Joseph’s BBC Proms concert came about after he met Paul Hughes, the director of the BBC Symphony Orchestra. Hughes brought Joseph and his three musicians from Sydney to perform at the BBC Proms in Dubai in 2017 where Joseph and James also performed Joseph’s music with the BBC Symphony Orchestra
I speak to Hughes who tells me: “I recommended Joseph for the Proms because of his virtuosity. The sheer joy of his performing is extraordinary, and I want him to share with the Proms audience the surprising range of colours and styles that the oud is capable of in the hands of such a master.”
Joseph has been working with orchestras increasingly. In Dubai, several Tawadros compositions were arranged by British conductor Jules Buckley who also directed the Quincy Jones Proms. Last year, he was commissioned by the Melbourne Symphony Orchestra to write an oud concerto and its premiere was an important step forward for the oud in the classical world.
- Tawadros-brothers
“I am very interested in collaborating and with other people, as I did with Lior the Israeli-born Australian singer-songwriter, and we wrote a couple of songs together. But I also like to collaborate with other types of music. I have worked with Neil Finn (of Crowded House); John Abercrombie, the jazz guitarist who passed away last year, Béla Fleck, the American banjo player; jazz guitarist Mike Stern; and Grammy award-winning double-bassist Christian McBride.

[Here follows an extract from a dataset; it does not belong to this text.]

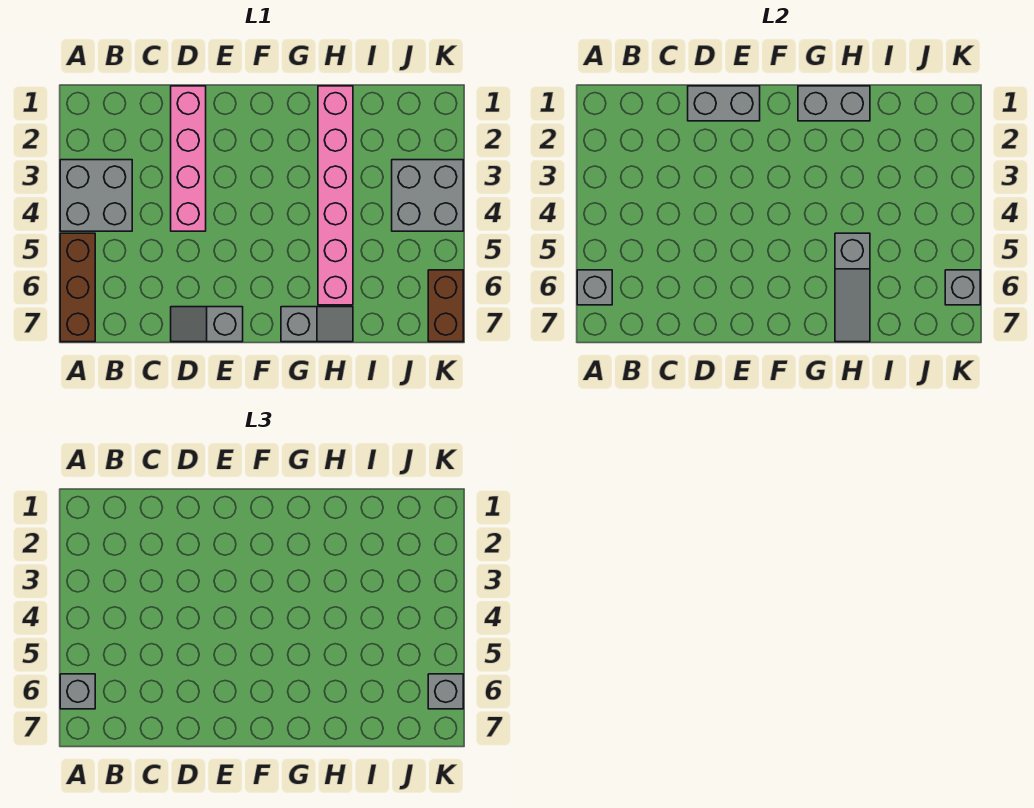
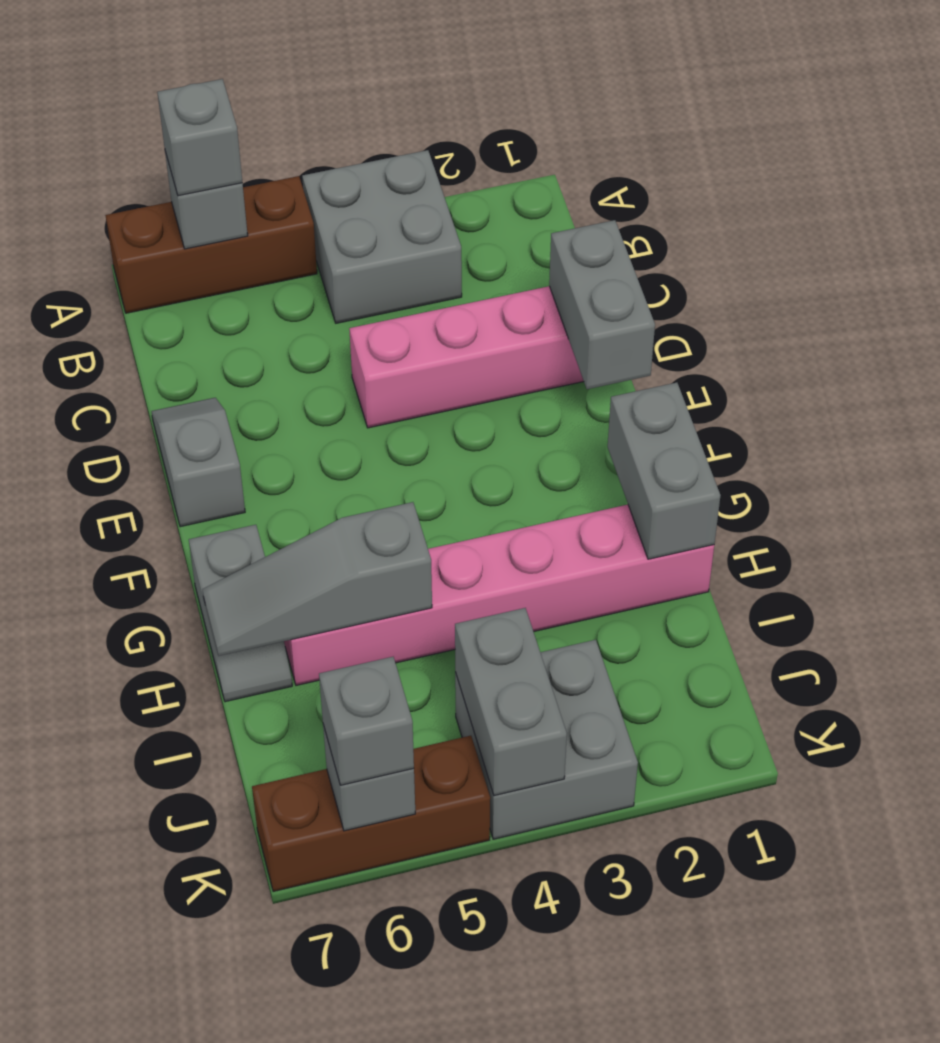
none -> grey brick J4:K4 level 2
brown brick K6:K7 level 1 -> brown brick K5:K7 level 1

“For me it is all about breaking boundaries with the music, putting together players from different backgrounds from different cultures to play the music that unites the audience. That what playing the oud all about for me.”
The BBC Proms concert featuring Joseph was at the Cadogan Hall on July 30 last year. If his visa is sorted he will spend some time working in the States then Italy and to return in U.K. only in 2021 to play a concert at the Wigmore Hall. That’s how busy his schedule is. So catch him when you can.